Gad Elmaleh, comique réputé pour ses nombreux sketches et son rôle fétiche de Chouchou, un travesti homosexuel, est la vedette du dernier film de Costa Gavras, "le Capital", dans le rôle inattendu d'un banquier sans scrupules. [AFP] Gad Elmaleh, comique réputé pour ses nombreux sketches et son rôle fétiche de Chouchou, un travesti homosexuel, est la vedette du dernier film de Costa Gavras, "le Capital", dans le rôle inattendu d'un banquier sans scrupules. [AFP]

Gad Elmaleh, comique réputé pour ses nombreux sketches et son rôle fétiche de Chouchou, un travesti homosexuel, est la vedette du dernier film de Costa Gavras, "le Capital", dans le rôle inattendu d'un banquier sans scrupules.

Q: Vous dans un rôle de méchant, vous allez surprendre votre public?
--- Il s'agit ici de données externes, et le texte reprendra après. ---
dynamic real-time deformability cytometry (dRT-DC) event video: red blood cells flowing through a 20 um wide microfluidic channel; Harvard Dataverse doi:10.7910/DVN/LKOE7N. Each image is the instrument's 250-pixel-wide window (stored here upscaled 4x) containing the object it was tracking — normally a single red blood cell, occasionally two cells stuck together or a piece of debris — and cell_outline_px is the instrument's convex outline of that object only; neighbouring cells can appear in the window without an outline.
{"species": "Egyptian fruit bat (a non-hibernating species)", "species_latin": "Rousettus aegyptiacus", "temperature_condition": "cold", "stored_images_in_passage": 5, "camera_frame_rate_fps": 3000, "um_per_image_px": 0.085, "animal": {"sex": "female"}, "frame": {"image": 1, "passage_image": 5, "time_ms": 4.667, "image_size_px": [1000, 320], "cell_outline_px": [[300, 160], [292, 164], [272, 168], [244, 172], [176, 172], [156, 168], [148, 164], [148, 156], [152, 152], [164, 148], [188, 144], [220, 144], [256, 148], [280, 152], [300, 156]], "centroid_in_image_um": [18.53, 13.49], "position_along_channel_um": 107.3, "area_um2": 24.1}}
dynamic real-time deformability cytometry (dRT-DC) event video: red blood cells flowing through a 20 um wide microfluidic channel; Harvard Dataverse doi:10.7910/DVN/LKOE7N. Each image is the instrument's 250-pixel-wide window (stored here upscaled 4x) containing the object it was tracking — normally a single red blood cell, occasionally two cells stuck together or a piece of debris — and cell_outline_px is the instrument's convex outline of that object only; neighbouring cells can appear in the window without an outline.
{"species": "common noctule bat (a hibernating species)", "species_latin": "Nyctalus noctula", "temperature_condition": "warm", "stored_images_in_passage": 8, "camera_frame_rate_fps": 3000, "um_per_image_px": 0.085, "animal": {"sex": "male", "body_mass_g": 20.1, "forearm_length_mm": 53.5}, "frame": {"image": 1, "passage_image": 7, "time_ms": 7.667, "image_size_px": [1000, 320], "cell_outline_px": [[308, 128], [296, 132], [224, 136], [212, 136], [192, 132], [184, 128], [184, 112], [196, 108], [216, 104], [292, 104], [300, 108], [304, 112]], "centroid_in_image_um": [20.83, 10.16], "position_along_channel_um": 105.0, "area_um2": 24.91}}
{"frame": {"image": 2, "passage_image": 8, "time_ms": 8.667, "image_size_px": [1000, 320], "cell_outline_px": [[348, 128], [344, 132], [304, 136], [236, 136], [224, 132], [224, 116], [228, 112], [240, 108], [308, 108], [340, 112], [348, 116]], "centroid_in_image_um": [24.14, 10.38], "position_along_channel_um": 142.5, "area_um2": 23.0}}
R: "C'est un virage à 180 degrés! Quand Costa Gavras m'a proposé le rôle, j'ai été très surpris. Pourquoi moi? Mais il m'a dit: +vous aimez Jack Lemmon? c'est un comique, comme vous, et je lui ai fait jouer un rôle tragique dans Missing. Alors, laissez-moi faire+. Il m'a dit aussi +quand vous ne faites rien, vous avez l'air grave+. Quoi, moi, grave? J'avais le trac, j'avais peur de ne pas être à la hauteur. Vous imaginez: j'arrive et je ne suis pas pris au sérieux! Et là, je suis vraiment content. Le film n'est pas encoe sorti en France mais ici, à Toronto, il y a des metteurs en scène, surtout américains, qui ont tenu à me rencontrer. C'est la première fois que ça m'arrive".
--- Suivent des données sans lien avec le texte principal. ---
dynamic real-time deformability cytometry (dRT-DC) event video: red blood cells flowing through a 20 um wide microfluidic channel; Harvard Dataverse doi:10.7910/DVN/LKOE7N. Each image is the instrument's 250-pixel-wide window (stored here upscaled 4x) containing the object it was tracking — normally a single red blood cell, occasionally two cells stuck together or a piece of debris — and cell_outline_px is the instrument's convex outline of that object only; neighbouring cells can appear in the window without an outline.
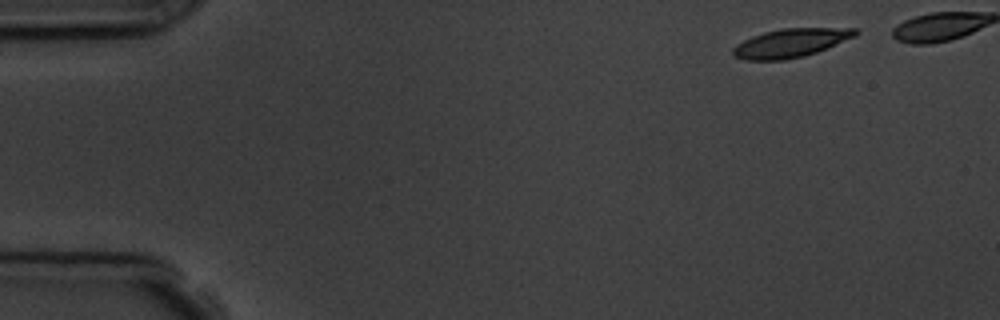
{"species": "common noctule bat (a hibernating species)", "species_latin": "Nyctalus noctula", "temperature_condition": "room temperature", "stored_images_in_passage": 4, "camera_frame_rate_fps": 3000, "um_per_image_px": 0.085, "animal": {"sex": "male", "body_mass_g": 19.5, "forearm_length_mm": 54.6}, "frame": {"image": 1, "passage_image": 1, "time_ms": 0.0, "image_size_px": [1000, 320], "cell_outline_px": [[860, 32], [856, 36], [816, 52], [804, 56], [784, 60], [744, 60], [736, 56], [732, 52], [732, 48], [736, 44], [752, 36], [764, 32], [780, 28], [856, 28]], "centroid_in_image_um": [67.2, 3.64], "position_along_channel_um": 17.8, "area_um2": 20.4}}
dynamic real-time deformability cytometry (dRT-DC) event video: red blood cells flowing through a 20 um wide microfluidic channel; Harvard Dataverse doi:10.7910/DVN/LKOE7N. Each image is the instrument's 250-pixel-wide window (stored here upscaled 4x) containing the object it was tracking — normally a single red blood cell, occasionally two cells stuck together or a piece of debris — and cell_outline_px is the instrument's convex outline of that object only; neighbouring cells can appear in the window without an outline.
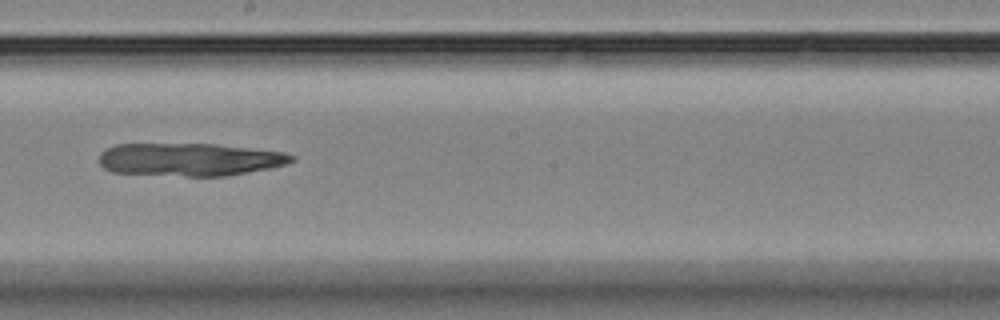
{"species": "Egyptian fruit bat (a non-hibernating species)", "species_latin": "Rousettus aegyptiacus", "temperature_condition": "room temperature", "stored_images_in_passage": 10, "camera_frame_rate_fps": 3000, "um_per_image_px": 0.085, "animal": {"sex": "female"}, "frame": {"image": 1, "passage_image": 9, "time_ms": 9.0, "image_size_px": [1000, 320], "cell_outline_px": [[296, 160], [288, 164], [272, 168], [228, 176], [184, 176], [112, 172], [104, 168], [100, 164], [100, 152], [116, 144], [216, 144], [284, 152], [296, 156]], "centroid_in_image_um": [16.18, 13.56], "position_along_channel_um": 232.0, "area_um2": 37.11}}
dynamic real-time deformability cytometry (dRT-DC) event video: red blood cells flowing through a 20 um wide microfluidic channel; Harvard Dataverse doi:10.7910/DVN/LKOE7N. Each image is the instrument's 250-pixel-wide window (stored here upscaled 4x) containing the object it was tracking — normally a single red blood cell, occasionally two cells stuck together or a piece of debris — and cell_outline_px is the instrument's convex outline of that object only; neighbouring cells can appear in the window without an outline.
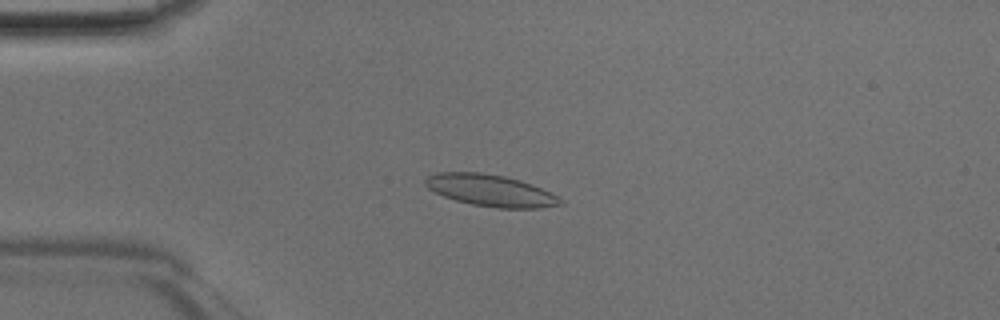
{"species": "Egyptian fruit bat (a non-hibernating species)", "species_latin": "Rousettus aegyptiacus", "temperature_condition": "room temperature", "stored_images_in_passage": 46, "camera_frame_rate_fps": 3000, "um_per_image_px": 0.085, "animal": {"sex": "male"}, "frame": {"image": 1, "passage_image": 11, "time_ms": 3.333, "image_size_px": [1000, 320], "cell_outline_px": [[564, 204], [540, 208], [496, 208], [472, 204], [456, 200], [444, 196], [428, 188], [424, 184], [424, 180], [428, 176], [436, 172], [480, 172], [504, 176], [520, 180], [540, 188], [564, 200]], "centroid_in_image_um": [41.68, 16.19], "position_along_channel_um": 43.3, "area_um2": 24.8}}
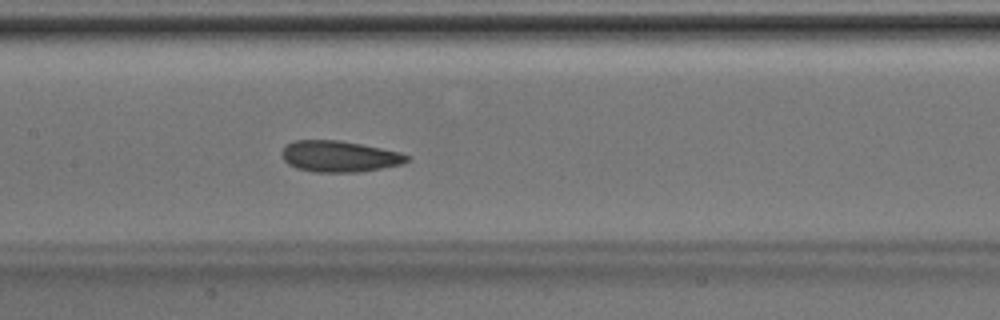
{"frame": {"image": 2, "passage_image": 22, "time_ms": 7.0, "image_size_px": [1000, 320], "cell_outline_px": [[408, 160], [404, 164], [360, 172], [312, 172], [296, 168], [288, 164], [284, 160], [280, 152], [288, 144], [296, 140], [340, 140], [400, 152], [408, 156]], "centroid_in_image_um": [28.83, 13.3], "position_along_channel_um": 178.6, "area_um2": 22.72}}
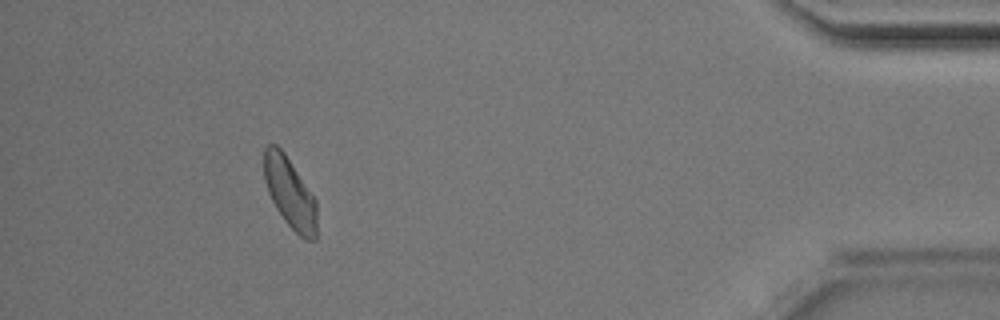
{"frame": {"image": 3, "passage_image": 42, "time_ms": 13.667, "image_size_px": [1000, 320], "cell_outline_px": [[316, 240], [304, 240], [284, 220], [276, 208], [268, 192], [264, 180], [264, 148], [268, 144], [276, 144], [284, 152], [316, 200]], "centroid_in_image_um": [24.63, 16.4], "position_along_channel_um": 410.6, "area_um2": 21.56}}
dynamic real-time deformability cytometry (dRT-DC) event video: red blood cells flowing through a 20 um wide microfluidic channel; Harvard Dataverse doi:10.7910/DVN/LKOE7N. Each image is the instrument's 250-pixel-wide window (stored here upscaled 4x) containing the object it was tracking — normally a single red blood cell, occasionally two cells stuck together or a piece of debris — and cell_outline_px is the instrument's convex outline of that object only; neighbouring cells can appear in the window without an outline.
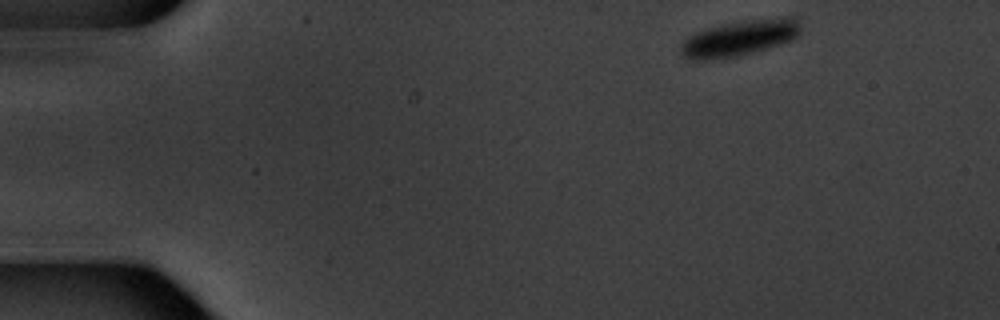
{"species": "common noctule bat (a hibernating species)", "species_latin": "Nyctalus noctula", "temperature_condition": "warm", "stored_images_in_passage": 4, "camera_frame_rate_fps": 3000, "um_per_image_px": 0.085, "animal": {"sex": "male", "body_mass_g": 20.1, "forearm_length_mm": 53.5}, "frame": {"image": 1, "passage_image": 1, "time_ms": 0.0, "image_size_px": [1000, 320], "cell_outline_px": [[800, 36], [792, 40], [780, 44], [752, 52], [736, 56], [704, 60], [688, 60], [680, 52], [680, 44], [688, 36], [696, 32], [720, 24], [780, 16], [792, 16], [800, 24]], "centroid_in_image_um": [62.87, 3.22], "position_along_channel_um": 22.1, "area_um2": 25.03}}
Q: Comment vous êtes-vous préparé à votre rôle?

R: "J'ai beaucoup bossé, j'ai lu énormément. J'ai fait une préparation de coaching, d'acteur pour essayer d'intérioriser mon personnage, d'être habité par le rôle et non pas d'être dans la démonstration, comme en comédie. J'ai d'ailleurs trouvé cela plus facile que de jouer la comédie. J'avais envie de jouer cet homme sans qualités. J'aime ce rôle. Le personnage a beaucoup de talent, il est très intelligent mais il est avide de pouvoir".

Q: Le film a changé votre regard sur le monde de la finance?

R: "J'ai hâte que les banquiers voient le film. Notre ennemi, ce n'est pas le le monde de la finance, c'est la dérive du système financier, c'est la corruption, le capitalisme sauvage. La finance, c'est un des piliers du pays, il faut l'intégrer. Mais quand je dis à la fin du film qu'on est des Robins des Bois qui allons prendre aux pauvres pour donner aux riches, je ne suis pas dans la caricature. Parce que c'est cela aussi la réalité. Je suis devenu cynique par rapport à tout ça. Si demain, je vais retirer mon argent à la banque et qu'on me dit qu'il n'y en a plus, je serai énervé, mais pas étonné".